PIFAF 2017

Rabu, 08 Juni 2016

Luka Rahmania Pada Bagian Kepala
Suami Korban di Periksa Polisi
Rahmania Memberikan Keterangan di Depan Polisi
POLEWALITERKINI.COM – Satuan Reskrim Kepolisian Polewali Mandar, Sulawesi Barat, tengah melakukan pemeriksaan terkait laporan Tindak Pidana Kekerasan Dalam Rumah Tangga yang terjadi di Lingkungan Labasang, Desa Tonrolima, Kemacatan Mataki, Polewali Mandar. Rabu (8/6/2016).
Menurut korban Rahmania alias Mama Mala (26) kepada wartawan, kejadian ini berlangsung sekira jam 11.00 wita, saat suaminya Ahmad alias Ammang alias Bapak Mala (32) pulang bekerja sebagai pekerja bangunan bermaksud makan siang karena tak berpuasa, alasan puasa sehingga makanan tak disiapkan menjadi penyebab suaminya marah.
“Memang dia mau makan, tapi pada saat anaknya makan siang tiba-tiba dia marah dan melakukan penganiayaan terhadap diri saya, apalagi bulan puasa wajar kalau makanan tidak ada.”Kata Rahmania di depan Polisi.
Emosi pun tak terbendung dan naik, spontan suaminya langsung menendang istrinya 3 kali pada bagian kemaluan dan mengambil sapu selanjutnya memukul 2 kali pada bagian kepala sehingga menyebabkan luka robek dan bocor.
“Saya pasti Laporkan pak suamiku, karena penganiayaan, bayangkan saya ditendang 3 kali pada bagian kemaluan dan dipukuli 3 kali dengan mengunakan sapu ijuk hingga menyebabkan kepala mengalami luka robek dan bocor pada bagian kepala.” Kata Nia di Depan Polisi.
Bukan itu saja, didepan pihak penyidik Reskrim Kepolisian Polewali Mandar, Sulawesi Barat, Rshmania mengaku sering mendapatkan kekerasan dalam rumah tangga sebelumnya, kata nia, terkadang tiba-tiba suaminya marah dan melakukan kekearasan.
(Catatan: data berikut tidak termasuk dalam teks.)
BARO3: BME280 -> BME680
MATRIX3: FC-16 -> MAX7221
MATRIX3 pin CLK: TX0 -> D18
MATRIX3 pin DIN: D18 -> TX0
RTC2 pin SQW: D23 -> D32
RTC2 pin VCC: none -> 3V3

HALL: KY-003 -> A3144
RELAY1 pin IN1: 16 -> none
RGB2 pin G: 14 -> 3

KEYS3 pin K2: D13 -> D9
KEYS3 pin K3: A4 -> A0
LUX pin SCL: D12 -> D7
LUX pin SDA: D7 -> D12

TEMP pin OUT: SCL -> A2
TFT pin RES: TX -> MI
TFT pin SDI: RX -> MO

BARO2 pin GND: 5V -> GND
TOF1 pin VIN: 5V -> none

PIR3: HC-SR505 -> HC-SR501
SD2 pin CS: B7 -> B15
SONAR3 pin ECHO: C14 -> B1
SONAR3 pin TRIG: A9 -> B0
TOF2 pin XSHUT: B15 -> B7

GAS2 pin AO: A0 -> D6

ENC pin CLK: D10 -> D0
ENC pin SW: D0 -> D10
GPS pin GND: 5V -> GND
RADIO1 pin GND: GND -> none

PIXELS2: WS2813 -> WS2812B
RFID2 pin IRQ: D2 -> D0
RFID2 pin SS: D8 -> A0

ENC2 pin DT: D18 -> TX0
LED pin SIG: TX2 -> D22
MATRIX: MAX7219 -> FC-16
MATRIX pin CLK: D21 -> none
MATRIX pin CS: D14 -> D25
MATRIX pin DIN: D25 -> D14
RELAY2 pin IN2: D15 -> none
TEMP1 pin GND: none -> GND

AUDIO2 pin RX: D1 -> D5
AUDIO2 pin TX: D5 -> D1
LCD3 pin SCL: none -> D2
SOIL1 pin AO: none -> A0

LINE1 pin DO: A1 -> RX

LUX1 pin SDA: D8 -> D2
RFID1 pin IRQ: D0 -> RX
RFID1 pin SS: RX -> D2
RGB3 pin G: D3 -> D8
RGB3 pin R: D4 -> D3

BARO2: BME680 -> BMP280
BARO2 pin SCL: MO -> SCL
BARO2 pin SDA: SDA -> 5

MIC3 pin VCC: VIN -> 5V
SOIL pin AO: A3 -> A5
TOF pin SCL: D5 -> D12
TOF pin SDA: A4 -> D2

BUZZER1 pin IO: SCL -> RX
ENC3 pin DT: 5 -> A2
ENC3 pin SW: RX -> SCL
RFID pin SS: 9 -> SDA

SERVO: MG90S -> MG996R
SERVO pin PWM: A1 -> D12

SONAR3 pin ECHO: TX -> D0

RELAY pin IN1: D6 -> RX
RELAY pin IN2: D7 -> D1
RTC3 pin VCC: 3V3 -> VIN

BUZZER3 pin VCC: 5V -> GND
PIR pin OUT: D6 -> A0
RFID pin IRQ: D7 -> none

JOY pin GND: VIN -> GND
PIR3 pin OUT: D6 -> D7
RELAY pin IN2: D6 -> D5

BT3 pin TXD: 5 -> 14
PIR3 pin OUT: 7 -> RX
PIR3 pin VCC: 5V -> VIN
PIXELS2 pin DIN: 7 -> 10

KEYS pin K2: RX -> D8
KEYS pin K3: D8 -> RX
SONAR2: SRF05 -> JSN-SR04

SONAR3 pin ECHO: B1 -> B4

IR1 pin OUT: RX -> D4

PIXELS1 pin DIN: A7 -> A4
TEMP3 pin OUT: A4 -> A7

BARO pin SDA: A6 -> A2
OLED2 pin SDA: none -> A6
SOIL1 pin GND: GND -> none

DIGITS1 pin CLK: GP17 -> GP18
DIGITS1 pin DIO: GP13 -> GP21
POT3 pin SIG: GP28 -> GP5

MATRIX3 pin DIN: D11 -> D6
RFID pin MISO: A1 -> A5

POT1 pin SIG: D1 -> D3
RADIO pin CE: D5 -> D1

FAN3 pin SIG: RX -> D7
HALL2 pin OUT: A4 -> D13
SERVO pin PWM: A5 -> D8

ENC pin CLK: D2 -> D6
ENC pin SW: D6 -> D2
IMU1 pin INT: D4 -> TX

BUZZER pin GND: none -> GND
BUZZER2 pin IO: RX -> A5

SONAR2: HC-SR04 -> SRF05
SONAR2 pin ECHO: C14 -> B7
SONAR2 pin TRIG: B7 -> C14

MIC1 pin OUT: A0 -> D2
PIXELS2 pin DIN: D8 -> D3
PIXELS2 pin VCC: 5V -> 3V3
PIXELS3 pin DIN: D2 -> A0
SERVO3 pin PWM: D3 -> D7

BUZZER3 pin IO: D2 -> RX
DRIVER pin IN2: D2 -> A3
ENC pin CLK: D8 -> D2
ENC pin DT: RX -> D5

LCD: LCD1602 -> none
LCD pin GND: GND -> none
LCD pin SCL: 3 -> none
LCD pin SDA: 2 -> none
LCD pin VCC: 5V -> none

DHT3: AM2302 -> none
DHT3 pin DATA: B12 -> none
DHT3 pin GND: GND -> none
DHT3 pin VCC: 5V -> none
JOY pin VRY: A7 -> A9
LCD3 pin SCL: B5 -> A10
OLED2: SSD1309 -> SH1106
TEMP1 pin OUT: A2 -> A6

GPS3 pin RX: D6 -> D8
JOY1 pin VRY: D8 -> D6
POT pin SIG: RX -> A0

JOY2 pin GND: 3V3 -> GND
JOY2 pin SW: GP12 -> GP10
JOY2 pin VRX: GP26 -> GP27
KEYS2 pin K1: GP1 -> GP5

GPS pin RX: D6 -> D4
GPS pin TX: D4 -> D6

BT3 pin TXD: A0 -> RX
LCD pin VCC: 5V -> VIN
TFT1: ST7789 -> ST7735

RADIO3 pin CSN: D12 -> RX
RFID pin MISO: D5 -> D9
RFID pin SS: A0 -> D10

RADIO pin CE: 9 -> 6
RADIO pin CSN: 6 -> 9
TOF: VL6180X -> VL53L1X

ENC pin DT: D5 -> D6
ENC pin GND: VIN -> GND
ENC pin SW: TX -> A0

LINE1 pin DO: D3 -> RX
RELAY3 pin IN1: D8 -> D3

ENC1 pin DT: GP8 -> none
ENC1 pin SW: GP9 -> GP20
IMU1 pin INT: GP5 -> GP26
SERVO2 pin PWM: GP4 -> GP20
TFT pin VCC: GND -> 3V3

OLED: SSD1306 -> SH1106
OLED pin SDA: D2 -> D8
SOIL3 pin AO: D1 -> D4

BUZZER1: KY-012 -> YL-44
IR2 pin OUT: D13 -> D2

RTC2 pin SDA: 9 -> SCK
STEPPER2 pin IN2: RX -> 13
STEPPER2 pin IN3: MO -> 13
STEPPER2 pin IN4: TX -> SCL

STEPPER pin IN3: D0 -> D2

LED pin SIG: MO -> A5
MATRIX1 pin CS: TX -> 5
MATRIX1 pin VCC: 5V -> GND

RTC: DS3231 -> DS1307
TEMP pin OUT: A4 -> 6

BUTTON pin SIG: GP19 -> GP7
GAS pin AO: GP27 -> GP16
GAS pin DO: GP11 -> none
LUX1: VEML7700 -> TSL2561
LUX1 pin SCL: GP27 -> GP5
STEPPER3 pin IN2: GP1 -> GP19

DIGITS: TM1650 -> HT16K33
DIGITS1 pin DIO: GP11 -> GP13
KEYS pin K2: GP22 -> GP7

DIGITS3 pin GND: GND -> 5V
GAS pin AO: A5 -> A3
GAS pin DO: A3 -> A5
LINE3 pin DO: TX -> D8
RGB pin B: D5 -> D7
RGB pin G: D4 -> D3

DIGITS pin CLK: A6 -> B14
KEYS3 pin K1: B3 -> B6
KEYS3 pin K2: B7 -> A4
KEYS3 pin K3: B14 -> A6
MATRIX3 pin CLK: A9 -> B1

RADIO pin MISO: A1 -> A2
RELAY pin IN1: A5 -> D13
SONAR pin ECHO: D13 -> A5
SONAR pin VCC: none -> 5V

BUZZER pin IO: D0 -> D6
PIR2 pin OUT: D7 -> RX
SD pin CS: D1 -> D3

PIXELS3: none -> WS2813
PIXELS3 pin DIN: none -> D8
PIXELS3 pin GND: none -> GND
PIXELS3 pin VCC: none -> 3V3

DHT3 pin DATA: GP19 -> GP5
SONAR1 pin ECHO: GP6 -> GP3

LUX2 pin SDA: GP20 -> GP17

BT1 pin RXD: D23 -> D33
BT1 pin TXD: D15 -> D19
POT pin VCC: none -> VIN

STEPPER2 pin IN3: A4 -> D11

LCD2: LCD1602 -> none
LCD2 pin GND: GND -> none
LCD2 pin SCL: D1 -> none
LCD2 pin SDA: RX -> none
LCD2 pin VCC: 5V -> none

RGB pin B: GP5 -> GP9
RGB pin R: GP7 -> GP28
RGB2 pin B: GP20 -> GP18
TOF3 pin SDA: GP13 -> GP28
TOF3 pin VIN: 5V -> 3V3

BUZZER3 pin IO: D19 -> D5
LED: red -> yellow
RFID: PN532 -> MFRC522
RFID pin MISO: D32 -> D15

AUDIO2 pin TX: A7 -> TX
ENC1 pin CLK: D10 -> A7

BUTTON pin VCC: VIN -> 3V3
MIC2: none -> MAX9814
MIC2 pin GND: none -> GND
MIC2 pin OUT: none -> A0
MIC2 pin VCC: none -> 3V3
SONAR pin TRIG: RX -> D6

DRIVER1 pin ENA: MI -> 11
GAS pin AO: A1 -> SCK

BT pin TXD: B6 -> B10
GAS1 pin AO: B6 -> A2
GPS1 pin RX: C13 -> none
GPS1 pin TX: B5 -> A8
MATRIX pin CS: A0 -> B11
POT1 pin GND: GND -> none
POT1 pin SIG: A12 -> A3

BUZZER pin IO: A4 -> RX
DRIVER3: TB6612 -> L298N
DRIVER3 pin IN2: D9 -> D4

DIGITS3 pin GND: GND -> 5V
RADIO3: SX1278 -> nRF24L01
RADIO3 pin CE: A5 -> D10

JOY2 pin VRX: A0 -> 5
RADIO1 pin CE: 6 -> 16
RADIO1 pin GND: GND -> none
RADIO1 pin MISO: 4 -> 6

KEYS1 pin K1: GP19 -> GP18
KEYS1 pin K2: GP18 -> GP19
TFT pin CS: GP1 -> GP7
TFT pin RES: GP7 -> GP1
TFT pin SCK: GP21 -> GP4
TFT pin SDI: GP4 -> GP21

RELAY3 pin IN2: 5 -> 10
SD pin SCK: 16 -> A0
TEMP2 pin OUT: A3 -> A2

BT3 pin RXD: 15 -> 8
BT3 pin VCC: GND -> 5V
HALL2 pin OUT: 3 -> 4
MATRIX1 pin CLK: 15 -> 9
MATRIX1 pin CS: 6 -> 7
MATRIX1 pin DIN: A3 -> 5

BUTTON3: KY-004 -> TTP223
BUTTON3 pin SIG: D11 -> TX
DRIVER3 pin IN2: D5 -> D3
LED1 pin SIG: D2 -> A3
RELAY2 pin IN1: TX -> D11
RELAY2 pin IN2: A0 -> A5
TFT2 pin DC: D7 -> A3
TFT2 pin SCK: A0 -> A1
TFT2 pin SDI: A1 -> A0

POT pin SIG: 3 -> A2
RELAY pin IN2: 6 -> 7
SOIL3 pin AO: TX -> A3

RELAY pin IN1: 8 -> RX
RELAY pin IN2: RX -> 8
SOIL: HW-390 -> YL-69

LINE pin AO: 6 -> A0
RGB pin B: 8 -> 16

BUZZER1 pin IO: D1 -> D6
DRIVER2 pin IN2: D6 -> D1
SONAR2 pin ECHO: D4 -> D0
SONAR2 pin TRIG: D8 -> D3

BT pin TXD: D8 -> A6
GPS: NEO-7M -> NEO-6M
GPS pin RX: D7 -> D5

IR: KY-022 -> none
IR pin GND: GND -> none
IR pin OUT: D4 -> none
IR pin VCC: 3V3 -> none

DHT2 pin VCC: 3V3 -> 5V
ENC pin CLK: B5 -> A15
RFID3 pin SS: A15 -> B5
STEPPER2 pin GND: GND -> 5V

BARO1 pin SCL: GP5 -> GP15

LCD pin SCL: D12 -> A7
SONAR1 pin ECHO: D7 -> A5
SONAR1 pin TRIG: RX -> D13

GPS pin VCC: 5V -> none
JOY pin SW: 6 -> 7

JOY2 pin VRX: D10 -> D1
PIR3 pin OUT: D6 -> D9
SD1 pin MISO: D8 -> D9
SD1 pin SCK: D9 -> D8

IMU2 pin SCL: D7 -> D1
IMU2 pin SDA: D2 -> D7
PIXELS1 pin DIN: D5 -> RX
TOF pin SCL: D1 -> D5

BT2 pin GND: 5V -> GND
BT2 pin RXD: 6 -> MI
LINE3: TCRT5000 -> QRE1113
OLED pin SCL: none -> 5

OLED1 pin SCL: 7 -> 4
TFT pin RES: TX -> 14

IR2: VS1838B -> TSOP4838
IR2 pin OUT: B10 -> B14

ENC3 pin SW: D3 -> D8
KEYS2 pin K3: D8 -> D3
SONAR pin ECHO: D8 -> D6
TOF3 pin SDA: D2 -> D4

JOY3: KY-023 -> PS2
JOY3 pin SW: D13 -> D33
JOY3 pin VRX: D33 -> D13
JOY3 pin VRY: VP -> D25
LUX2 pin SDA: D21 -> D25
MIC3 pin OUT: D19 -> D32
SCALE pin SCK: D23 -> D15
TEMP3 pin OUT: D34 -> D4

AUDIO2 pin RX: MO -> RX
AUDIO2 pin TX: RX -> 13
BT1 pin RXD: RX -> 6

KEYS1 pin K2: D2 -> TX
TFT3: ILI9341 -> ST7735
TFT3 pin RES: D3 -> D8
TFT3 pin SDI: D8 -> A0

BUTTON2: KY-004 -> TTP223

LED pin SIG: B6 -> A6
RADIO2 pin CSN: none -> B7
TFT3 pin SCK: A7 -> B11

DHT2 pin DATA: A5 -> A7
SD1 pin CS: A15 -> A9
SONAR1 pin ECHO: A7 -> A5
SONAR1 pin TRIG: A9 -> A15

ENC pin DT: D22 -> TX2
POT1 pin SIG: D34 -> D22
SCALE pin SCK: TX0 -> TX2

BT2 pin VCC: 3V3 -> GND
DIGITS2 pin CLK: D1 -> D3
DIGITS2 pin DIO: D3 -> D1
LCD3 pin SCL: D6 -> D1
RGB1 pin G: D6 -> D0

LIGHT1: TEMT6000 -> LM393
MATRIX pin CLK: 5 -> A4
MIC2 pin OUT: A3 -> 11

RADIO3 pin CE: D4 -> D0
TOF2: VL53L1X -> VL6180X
Merasa tak tahan dengan perlakuan suaminya, Rahmania ditemani oleh Orang tuanya langsung mendatangi ruangan SPKT Polres Polman untuk melaporkan kejadian yang menimpanya. Setelah polisi menerimah aduannya, sekitar sore hari petugas polisi menjemput pelaku di lingkungan Labasang, Desa Tonrolima, Kecamatan Matakali, Kabupaten Polewali Mandar.
Dalam kasus ini Rahmania disarankan melakukan perdamaian, namun karena masih lihat sedih dan sakit sehingga di depan polisi mengaku belum bersedia untuk diselesaikan secara kekeluargaan. Meski demikian perasaan saying terhadap suami masih besar.
"Saya masih mau kembali sama suamiku pak mengingat ada anakku 2 orang dari 8 tahun masa pernikahan saya, hanya saja saya takut kalau dia marah lagi dan memukuli saya atau nanti saya dibunuh." Katanya.